• TO DO: When responding, copy every record below exactly as it appears.

>>>>>

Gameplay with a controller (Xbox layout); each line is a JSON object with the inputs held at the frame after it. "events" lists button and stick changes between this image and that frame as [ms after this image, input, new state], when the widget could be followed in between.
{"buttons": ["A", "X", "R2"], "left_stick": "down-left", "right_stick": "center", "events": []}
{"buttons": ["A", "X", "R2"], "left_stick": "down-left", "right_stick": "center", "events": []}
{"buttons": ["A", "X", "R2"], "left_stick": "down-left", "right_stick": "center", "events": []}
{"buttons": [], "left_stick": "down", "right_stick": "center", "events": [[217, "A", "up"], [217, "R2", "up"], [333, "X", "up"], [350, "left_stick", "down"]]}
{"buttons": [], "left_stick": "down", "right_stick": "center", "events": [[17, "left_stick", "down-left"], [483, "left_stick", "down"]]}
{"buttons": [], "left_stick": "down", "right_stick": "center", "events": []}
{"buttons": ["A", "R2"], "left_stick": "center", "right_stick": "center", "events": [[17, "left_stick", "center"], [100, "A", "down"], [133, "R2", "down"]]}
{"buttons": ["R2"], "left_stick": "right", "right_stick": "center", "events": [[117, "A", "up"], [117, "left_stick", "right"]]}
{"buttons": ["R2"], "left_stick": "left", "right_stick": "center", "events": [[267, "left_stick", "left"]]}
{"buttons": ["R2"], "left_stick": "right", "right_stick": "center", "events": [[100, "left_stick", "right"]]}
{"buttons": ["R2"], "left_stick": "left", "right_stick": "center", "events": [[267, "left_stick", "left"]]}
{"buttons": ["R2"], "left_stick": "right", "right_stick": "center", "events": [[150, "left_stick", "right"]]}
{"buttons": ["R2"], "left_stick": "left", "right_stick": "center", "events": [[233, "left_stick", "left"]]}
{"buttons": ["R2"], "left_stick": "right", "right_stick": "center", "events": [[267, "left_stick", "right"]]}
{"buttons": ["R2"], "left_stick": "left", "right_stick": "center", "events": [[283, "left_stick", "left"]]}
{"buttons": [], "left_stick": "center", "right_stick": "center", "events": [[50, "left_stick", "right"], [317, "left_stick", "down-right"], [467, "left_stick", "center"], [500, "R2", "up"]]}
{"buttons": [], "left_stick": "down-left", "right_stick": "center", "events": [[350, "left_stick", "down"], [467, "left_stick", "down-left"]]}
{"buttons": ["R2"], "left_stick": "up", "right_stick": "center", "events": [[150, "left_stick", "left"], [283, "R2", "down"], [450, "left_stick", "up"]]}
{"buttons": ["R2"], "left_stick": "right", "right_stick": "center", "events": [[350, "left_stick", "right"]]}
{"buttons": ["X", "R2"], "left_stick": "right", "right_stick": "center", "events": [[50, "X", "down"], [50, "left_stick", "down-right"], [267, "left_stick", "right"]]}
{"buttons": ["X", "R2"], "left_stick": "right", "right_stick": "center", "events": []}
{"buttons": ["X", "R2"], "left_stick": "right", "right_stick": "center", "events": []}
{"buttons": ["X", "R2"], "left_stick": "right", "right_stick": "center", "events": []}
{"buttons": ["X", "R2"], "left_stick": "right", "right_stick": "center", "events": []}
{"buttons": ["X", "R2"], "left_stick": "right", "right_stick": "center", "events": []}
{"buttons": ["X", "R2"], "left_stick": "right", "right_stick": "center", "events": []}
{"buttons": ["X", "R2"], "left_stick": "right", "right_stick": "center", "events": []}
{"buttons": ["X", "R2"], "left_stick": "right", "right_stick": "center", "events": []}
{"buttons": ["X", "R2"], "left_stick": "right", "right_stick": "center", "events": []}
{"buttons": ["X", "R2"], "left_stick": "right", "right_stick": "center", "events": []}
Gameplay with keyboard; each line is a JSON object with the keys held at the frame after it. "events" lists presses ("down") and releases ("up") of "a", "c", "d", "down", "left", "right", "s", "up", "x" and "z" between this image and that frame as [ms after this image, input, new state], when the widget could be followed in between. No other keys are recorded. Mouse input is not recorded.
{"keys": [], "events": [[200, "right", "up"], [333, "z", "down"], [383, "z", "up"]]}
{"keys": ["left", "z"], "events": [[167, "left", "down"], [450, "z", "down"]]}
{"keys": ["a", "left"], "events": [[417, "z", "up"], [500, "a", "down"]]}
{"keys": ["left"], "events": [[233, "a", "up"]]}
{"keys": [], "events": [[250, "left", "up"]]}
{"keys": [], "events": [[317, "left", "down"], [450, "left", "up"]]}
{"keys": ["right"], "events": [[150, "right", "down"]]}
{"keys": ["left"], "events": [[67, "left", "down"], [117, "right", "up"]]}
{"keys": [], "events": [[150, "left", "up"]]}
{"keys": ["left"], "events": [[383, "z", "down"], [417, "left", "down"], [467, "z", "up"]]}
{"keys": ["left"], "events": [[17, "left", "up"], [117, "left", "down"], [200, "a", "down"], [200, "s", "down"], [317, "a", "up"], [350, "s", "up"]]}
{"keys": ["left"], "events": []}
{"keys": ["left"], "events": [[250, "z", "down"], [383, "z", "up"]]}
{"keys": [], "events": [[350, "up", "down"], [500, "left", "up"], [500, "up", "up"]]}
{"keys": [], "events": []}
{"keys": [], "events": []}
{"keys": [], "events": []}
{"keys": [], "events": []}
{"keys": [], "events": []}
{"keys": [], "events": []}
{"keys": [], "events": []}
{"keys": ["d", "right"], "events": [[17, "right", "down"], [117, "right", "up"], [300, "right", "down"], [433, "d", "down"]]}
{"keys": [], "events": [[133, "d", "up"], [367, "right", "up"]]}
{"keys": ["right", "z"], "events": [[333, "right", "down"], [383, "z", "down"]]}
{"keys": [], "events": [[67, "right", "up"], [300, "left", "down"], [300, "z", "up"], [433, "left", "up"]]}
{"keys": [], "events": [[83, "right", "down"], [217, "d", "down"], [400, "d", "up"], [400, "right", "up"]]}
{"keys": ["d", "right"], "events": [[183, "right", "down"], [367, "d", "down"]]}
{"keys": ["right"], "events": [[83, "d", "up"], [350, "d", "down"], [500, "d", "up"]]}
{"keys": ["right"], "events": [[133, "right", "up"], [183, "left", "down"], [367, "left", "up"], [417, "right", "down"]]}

<<<<<

• WRITTEN RESPONSE:
Gameplay with a controller (Xbox layout); each line is a JSON object with the inputs held at the frame after it. "events" lists button and stick changes between this image and that frame as [ms after this image, input, new state], when the widget could be followed in between.
{"buttons": ["A", "X", "R2"], "left_stick": "down-left", "right_stick": "center", "events": []}
{"buttons": ["A", "X", "R2"], "left_stick": "down-left", "right_stick": "center", "events": []}
{"buttons": ["A", "X", "R2"], "left_stick": "down-left", "right_stick": "center", "events": []}
{"buttons": [], "left_stick": "down", "right_stick": "center", "events": [[217, "A", "up"], [217, "R2", "up"], [333, "X", "up"], [350, "left_stick", "down"]]}
{"buttons": [], "left_stick": "down", "right_stick": "center", "events": [[17, "left_stick", "down-left"], [483, "left_stick", "down"]]}
{"buttons": [], "left_stick": "down", "right_stick": "center", "events": []}
{"buttons": ["A", "R2"], "left_stick": "center", "right_stick": "center", "events": [[17, "left_stick", "center"], [100, "A", "down"], [133, "R2", "down"]]}
{"buttons": ["R2"], "left_stick": "right", "right_stick": "center", "events": [[117, "A", "up"], [117, "left_stick", "right"]]}
{"buttons": ["R2"], "left_stick": "left", "right_stick": "center", "events": [[267, "left_stick", "left"]]}
{"buttons": ["R2"], "left_stick": "right", "right_stick": "center", "events": [[100, "left_stick", "right"]]}
{"buttons": ["R2"], "left_stick": "left", "right_stick": "center", "events": [[267, "left_stick", "left"]]}
{"buttons": ["R2"], "left_stick": "right", "right_stick": "center", "events": [[150, "left_stick", "right"]]}
{"buttons": ["R2"], "left_stick": "left", "right_stick": "center", "events": [[233, "left_stick", "left"]]}
{"buttons": ["R2"], "left_stick": "right", "right_stick": "center", "events": [[267, "left_stick", "right"]]}
{"buttons": ["R2"], "left_stick": "left", "right_stick": "center", "events": [[283, "left_stick", "left"]]}
{"buttons": [], "left_stick": "center", "right_stick": "center", "events": [[50, "left_stick", "right"], [317, "left_stick", "down-right"], [467, "left_stick", "center"], [500, "R2", "up"]]}
{"buttons": [], "left_stick": "down-left", "right_stick": "center", "events": [[350, "left_stick", "down"], [467, "left_stick", "down-left"]]}
{"buttons": ["R2"], "left_stick": "up", "right_stick": "center", "events": [[150, "left_stick", "left"], [283, "R2", "down"], [450, "left_stick", "up"]]}
{"buttons": ["R2"], "left_stick": "right", "right_stick": "center", "events": [[350, "left_stick", "right"]]}
{"buttons": ["X", "R2"], "left_stick": "right", "right_stick": "center", "events": [[50, "X", "down"], [50, "left_stick", "down-right"], [267, "left_stick", "right"]]}
{"buttons": ["X", "R2"], "left_stick": "right", "right_stick": "center", "events": []}
{"buttons": ["X", "R2"], "left_stick": "right", "right_stick": "center", "events": []}
{"buttons": ["X", "R2"], "left_stick": "right", "right_stick": "center", "events": []}
{"buttons": ["X", "R2"], "left_stick": "right", "right_stick": "center", "events": []}
{"buttons": ["X", "R2"], "left_stick": "right", "right_stick": "center", "events": []}
{"buttons": ["X", "R2"], "left_stick": "right", "right_stick": "center", "events": []}
{"buttons": ["X", "R2"], "left_stick": "right", "right_stick": "center", "events": []}
{"buttons": ["X", "R2"], "left_stick": "right", "right_stick": "center", "events": []}
{"buttons": ["X", "R2"], "left_stick": "right", "right_stick": "center", "events": []}
{"buttons": ["X", "R2"], "left_stick": "right", "right_stick": "center", "events": []}
Gameplay with keyboard; each line is a JSON object with the keys held at the frame after it. "events" lists presses ("down") and releases ("up") of "a", "c", "d", "down", "left", "right", "s", "up", "x" and "z" between this image and that frame as [ms after this image, input, new state], when the widget could be followed in between. No other keys are recorded. Mouse input is not recorded.
{"keys": [], "events": [[200, "right", "up"], [333, "z", "down"], [383, "z", "up"]]}
{"keys": ["left", "z"], "events": [[167, "left", "down"], [450, "z", "down"]]}
{"keys": ["a", "left"], "events": [[417, "z", "up"], [500, "a", "down"]]}
{"keys": ["left"], "events": [[233, "a", "up"]]}
{"keys": [], "events": [[250, "left", "up"]]}
{"keys": [], "events": [[317, "left", "down"], [450, "left", "up"]]}
{"keys": ["right"], "events": [[150, "right", "down"]]}
{"keys": ["left"], "events": [[67, "left", "down"], [117, "right", "up"]]}
{"keys": [], "events": [[150, "left", "up"]]}
{"keys": ["left"], "events": [[383, "z", "down"], [417, "left", "down"], [467, "z", "up"]]}
{"keys": ["left"], "events": [[17, "left", "up"], [117, "left", "down"], [200, "a", "down"], [200, "s", "down"], [317, "a", "up"], [350, "s", "up"]]}
{"keys": ["left"], "events": []}
{"keys": ["left"], "events": [[250, "z", "down"], [383, "z", "up"]]}
{"keys": [], "events": [[350, "up", "down"], [500, "left", "up"], [500, "up", "up"]]}
{"keys": [], "events": []}
{"keys": [], "events": []}
{"keys": [], "events": []}
{"keys": [], "events": []}
{"keys": [], "events": []}
{"keys": [], "events": []}
{"keys": [], "events": []}
{"keys": ["d", "right"], "events": [[17, "right", "down"], [117, "right", "up"], [300, "right", "down"], [433, "d", "down"]]}
{"keys": [], "events": [[133, "d", "up"], [367, "right", "up"]]}
{"keys": ["right", "z"], "events": [[333, "right", "down"], [383, "z", "down"]]}
{"keys": [], "events": [[67, "right", "up"], [300, "left", "down"], [300, "z", "up"], [433, "left", "up"]]}
{"keys": [], "events": [[83, "right", "down"], [217, "d", "down"], [400, "d", "up"], [400, "right", "up"]]}
{"keys": ["d", "right"], "events": [[183, "right", "down"], [367, "d", "down"]]}
{"keys": ["right"], "events": [[83, "d", "up"], [350, "d", "down"], [500, "d", "up"]]}
{"keys": ["right"], "events": [[133, "right", "up"], [183, "left", "down"], [367, "left", "up"], [417, "right", "down"]]}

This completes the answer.